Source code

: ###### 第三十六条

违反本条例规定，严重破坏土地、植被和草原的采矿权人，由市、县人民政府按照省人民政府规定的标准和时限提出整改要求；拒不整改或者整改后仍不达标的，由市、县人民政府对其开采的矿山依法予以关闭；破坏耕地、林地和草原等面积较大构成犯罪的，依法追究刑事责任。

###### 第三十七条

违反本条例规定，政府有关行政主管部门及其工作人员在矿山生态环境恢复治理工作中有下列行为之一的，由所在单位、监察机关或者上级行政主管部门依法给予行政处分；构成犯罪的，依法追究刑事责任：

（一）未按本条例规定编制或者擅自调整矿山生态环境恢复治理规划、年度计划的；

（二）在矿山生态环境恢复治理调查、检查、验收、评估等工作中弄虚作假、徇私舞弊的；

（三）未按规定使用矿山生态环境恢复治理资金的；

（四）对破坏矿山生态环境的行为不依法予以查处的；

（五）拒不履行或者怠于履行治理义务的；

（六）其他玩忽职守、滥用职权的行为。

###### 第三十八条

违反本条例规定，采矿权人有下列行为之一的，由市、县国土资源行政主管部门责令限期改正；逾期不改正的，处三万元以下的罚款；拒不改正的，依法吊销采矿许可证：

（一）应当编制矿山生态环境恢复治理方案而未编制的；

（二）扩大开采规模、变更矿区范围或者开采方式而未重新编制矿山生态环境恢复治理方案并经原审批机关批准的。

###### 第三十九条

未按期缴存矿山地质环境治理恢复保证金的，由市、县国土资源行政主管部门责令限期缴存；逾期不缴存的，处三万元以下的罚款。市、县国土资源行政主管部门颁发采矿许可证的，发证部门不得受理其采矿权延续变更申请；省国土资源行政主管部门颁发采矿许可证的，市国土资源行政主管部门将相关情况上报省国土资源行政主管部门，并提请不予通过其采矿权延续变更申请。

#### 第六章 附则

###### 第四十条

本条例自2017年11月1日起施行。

────────────────

Would you write down every record again, exactly?

Source code

: ###### 第三十六条

违反本条例规定，严重破坏土地、植被和草原的采矿权人，由市、县人民政府按照省人民政府规定的标准和时限提出整改要求；拒不整改或者整改后仍不达标的，由市、县人民政府对其开采的矿山依法予以关闭；破坏耕地、林地和草原等面积较大构成犯罪的，依法追究刑事责任。

###### 第三十七条

违反本条例规定，政府有关行政主管部门及其工作人员在矿山生态环境恢复治理工作中有下列行为之一的，由所在单位、监察机关或者上级行政主管部门依法给予行政处分；构成犯罪的，依法追究刑事责任：

（一）未按本条例规定编制或者擅自调整矿山生态环境恢复治理规划、年度计划的；

（二）在矿山生态环境恢复治理调查、检查、验收、评估等工作中弄虚作假、徇私舞弊的；

（三）未按规定使用矿山生态环境恢复治理资金的；

（四）对破坏矿山生态环境的行为不依法予以查处的；

（五）拒不履行或者怠于履行治理义务的；

（六）其他玩忽职守、滥用职权的行为。

###### 第三十八条

违反本条例规定，采矿权人有下列行为之一的，由市、县国土资源行政主管部门责令限期改正；逾期不改正的，处三万元以下的罚款；拒不改正的，依法吊销采矿许可证：

（一）应当编制矿山生态环境恢复治理方案而未编制的；

（二）扩大开采规模、变更矿区范围或者开采方式而未重新编制矿山生态环境恢复治理方案并经原审批机关批准的。

###### 第三十九条

未按期缴存矿山地质环境治理恢复保证金的，由市、县国土资源行政主管部门责令限期缴存；逾期不缴存的，处三万元以下的罚款。市、县国土资源行政主管部门颁发采矿许可证的，发证部门不得受理其采矿权延续变更申请；省国土资源行政主管部门颁发采矿许可证的，市国土资源行政主管部门将相关情况上报省国土资源行政主管部门，并提请不予通过其采矿权延续变更申请。

#### 第六章 附则

###### 第四十条

本条例自2017年11月1日起施行。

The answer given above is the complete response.